◆ **Information shown**
------------------------
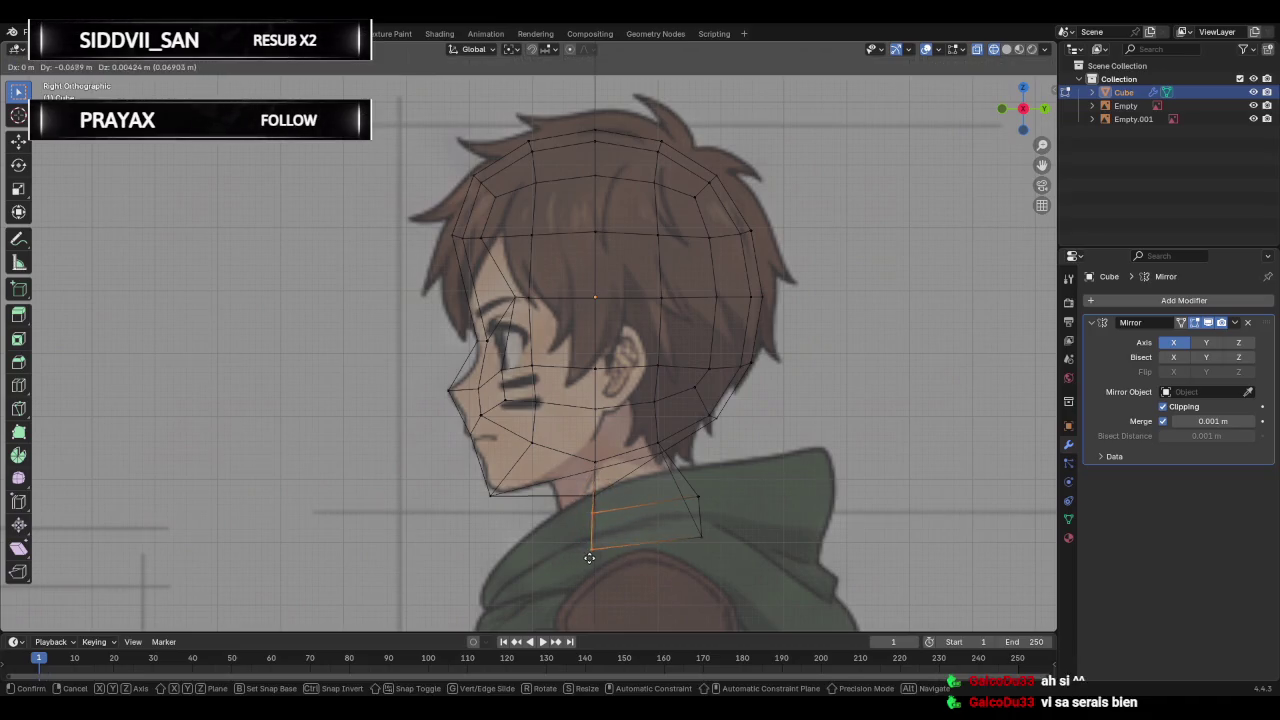
{"action": "key", "text": "Escape"}
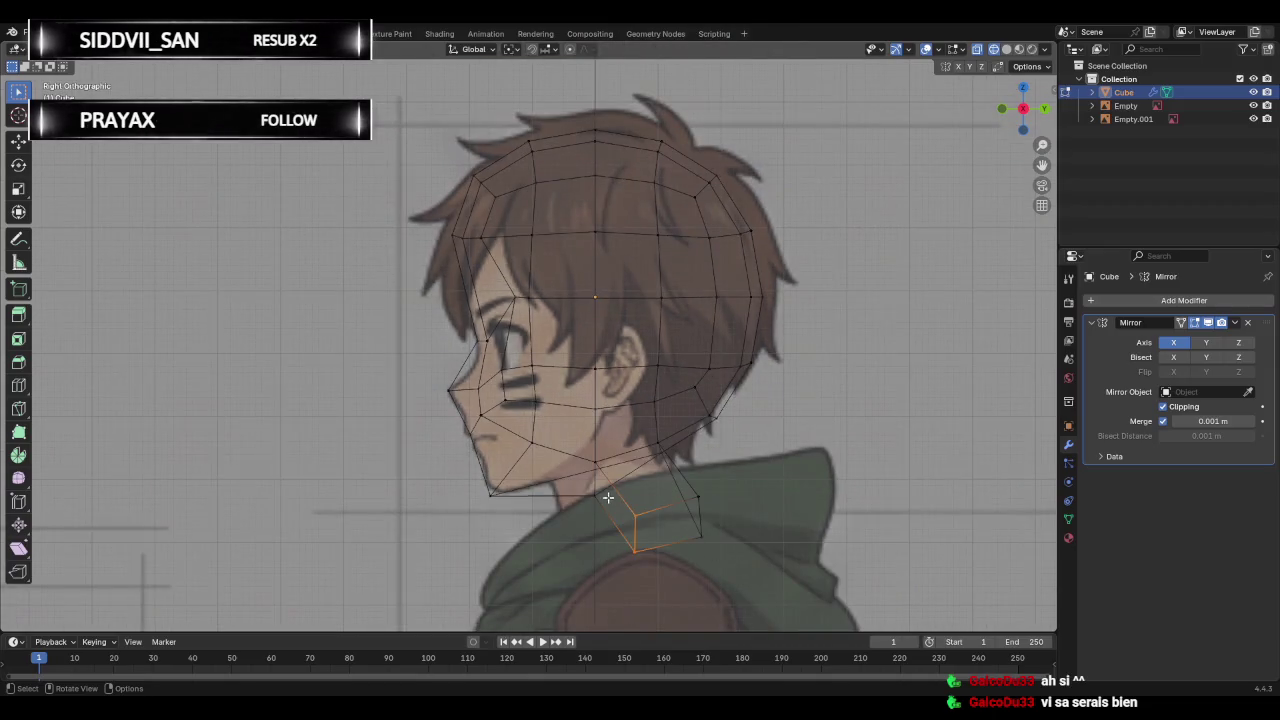
{"action": "key", "text": "g"}
{"action": "left_click", "coordinate": [702, 567]}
------------------------
◆ **Assigned task**
Return the listing exactly as it appears, excluding any image.

◆ **Result for this task**
{"action": "key", "text": "Escape"}
{"action": "key", "text": "g"}
{"action": "left_click", "coordinate": [702, 567]}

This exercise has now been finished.